=== Records from a collection ===
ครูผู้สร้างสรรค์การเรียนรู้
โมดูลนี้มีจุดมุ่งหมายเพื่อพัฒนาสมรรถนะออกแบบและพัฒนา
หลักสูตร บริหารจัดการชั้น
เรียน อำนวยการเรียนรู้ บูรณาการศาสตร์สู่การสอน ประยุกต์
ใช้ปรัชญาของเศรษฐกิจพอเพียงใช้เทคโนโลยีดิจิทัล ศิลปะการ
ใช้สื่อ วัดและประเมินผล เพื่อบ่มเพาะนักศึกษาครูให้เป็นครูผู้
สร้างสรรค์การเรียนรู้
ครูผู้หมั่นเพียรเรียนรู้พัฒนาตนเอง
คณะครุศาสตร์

=== What to do ===
Transcribe the records in full, so that each line reads exactly as before.

=== Result for this task ===
ครูผู้สร้างสรรค์การเรียนรู้
โมดูลนี้มีจุดมุ่งหมายเพื่อพัฒนาสมรรถนะออกแบบและพัฒนา
หลักสูตร บริหารจัดการชั้น
เรียน อำนวยการเรียนรู้ บูรณาการศาสตร์สู่การสอน ประยุกต์
ใช้ปรัชญาของเศรษฐกิจพอเพียงใช้เทคโนโลยีดิจิทัล ศิลปะการ
ใช้สื่อ วัดและประเมินผล เพื่อบ่มเพาะนักศึกษาครูให้เป็นครูผู้
สร้างสรรค์การเรียนรู้
ครูผู้หมั่นเพียรเรียนรู้พัฒนาตนเอง
คณะครุศาสตร์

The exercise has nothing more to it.